Tampoco estaba tan mal su vida, pensaba él. ‘Seguro que mucha gente daría un brazo por llevar la vida que yo llevo. Con la incertidumbre que hay en el mundo, por no hablar de la cantidad de degenerados que hay por ahí sueltos. Yo soy una persona cabal y sin problemas. De la salud, tampoco tengo quejas. En invierno no paso frío y en verano aguanto bien el calor ¿Quién no querría estar como yo?’
Era verdad que había quién apreciaba la vida de Unái, además de él mismo. Teresa, su compañera de trabajo, que llevaba varios años tirándole los tejos, era un claro ejemplo. Se habían liado más de una vez, varias, de hecho; eso sí, nunca quedándose el uno a dormir en casa del otro, que por la mañana hay que madrugar, y las noches de pasión las carga el diablo. Y los fines de semana, son para descansar.

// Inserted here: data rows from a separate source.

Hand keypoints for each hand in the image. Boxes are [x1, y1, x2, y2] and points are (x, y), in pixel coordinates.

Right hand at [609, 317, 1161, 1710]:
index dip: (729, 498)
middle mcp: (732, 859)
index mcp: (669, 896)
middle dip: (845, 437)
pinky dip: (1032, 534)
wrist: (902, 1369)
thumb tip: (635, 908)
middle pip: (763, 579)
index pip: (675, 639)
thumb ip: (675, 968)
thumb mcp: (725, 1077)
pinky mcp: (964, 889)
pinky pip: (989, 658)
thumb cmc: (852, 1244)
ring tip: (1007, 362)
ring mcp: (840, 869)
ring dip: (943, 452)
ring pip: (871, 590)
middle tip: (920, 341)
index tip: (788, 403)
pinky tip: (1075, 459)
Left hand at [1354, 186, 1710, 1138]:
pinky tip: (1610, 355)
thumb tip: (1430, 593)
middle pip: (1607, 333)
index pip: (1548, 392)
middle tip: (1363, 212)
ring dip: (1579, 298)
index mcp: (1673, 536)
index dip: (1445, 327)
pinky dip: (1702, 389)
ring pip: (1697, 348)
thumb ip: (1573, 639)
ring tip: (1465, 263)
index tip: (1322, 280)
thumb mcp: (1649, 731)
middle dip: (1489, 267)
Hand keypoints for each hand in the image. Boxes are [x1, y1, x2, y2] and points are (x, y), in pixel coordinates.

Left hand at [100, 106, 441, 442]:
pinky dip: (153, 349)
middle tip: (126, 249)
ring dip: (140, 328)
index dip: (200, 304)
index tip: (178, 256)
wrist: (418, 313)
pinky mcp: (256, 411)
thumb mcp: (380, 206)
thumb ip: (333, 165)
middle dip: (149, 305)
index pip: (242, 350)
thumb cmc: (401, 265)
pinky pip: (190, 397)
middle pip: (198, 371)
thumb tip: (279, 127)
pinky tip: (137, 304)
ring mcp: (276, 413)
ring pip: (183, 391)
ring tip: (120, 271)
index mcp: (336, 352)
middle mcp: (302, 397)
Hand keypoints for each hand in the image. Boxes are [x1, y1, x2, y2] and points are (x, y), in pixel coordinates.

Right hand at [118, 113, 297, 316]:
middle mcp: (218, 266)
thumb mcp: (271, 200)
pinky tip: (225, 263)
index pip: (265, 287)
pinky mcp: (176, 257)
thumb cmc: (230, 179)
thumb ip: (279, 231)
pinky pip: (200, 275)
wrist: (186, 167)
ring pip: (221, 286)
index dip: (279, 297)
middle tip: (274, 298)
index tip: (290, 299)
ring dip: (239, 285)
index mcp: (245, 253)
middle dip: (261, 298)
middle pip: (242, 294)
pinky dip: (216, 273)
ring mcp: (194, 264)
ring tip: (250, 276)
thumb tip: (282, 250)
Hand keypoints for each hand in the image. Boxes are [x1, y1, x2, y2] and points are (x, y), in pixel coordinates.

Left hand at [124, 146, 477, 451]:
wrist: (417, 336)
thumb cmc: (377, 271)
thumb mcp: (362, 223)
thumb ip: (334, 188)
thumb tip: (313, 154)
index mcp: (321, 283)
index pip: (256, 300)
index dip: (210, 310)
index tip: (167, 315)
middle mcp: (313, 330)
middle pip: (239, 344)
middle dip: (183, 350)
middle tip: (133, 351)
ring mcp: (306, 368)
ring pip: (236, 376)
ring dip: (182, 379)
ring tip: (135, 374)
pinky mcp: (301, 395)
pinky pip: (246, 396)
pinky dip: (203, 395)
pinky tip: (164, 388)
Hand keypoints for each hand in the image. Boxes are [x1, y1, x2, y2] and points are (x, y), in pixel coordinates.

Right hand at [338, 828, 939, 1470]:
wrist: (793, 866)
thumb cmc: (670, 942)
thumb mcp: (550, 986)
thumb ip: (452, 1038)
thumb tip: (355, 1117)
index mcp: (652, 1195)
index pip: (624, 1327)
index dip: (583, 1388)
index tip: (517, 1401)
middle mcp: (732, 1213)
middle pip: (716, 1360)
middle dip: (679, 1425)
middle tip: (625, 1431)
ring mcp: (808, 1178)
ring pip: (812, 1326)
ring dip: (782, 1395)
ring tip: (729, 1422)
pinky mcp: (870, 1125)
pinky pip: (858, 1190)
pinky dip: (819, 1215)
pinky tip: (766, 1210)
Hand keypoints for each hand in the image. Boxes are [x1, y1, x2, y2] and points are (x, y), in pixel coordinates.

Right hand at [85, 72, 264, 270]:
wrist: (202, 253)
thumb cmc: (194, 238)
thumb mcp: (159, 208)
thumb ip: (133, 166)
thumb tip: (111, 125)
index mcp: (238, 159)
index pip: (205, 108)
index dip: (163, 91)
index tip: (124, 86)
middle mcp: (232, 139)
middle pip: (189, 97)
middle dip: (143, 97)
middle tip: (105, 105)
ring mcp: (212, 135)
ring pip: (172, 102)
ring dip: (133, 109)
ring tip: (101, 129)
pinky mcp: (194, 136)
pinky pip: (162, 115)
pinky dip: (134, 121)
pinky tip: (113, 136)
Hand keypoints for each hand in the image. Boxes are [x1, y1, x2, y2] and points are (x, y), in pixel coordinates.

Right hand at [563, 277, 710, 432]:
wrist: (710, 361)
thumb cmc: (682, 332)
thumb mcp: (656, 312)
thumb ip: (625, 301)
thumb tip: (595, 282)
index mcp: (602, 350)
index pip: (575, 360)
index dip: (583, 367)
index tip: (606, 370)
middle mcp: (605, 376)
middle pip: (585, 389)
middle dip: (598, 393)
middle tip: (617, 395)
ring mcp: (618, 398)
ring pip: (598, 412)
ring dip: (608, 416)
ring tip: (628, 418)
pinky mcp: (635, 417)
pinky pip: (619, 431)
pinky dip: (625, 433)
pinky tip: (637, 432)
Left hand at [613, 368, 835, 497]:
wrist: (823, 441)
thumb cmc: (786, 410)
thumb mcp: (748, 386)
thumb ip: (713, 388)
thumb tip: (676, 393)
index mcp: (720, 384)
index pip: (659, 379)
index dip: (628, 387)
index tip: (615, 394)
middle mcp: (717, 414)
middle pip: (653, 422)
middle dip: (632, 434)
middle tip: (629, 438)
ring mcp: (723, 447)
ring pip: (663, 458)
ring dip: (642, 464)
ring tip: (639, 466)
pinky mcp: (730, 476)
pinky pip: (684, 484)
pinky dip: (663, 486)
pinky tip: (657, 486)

No servían de nada las insinuaciones de Teresa para que dieran un paso adelante. Ella estaba claramente decidida a vivir con él, incluso a casarse. Pero, aunque era de una familia tradicional, estaría dispuesta a vivir amancebada, si él no era partidario del matrimonio. Pero Unái veía en todo eso un gran problema, por no mencionar las insinuaciones que Teresa hacía de vez en cuando de que le gustaría adoptar un hijo. ¡Un hijo! La responsabilidad que eso conlleva ¿Y si uno de ellos, por no decir ya los dos, perdiera el trabajo? ¿Qué pasaría? ¿Qué futuro tendría esa criatura?
Así que ni hablar, de casarse nada. Y de vivir juntos, tampoco. Cada uno en su casa, y Dios en la de todos. Teresa llevaba ya varios meses enfurruñada con él, casi sin hablarle, a modo de presión, a ver si así lo hacía reflexionar. Pero era inútil. Ni ella ni nadie sabía la gran arma de que disponía Unái para blindarse ante cualquier amenaza del exterior. Y es que cada noche, al meterse en la cama, cerraba los ojos y esbozaba una sonrisa preparándose para reencontrarse con sus ídolos de juventud.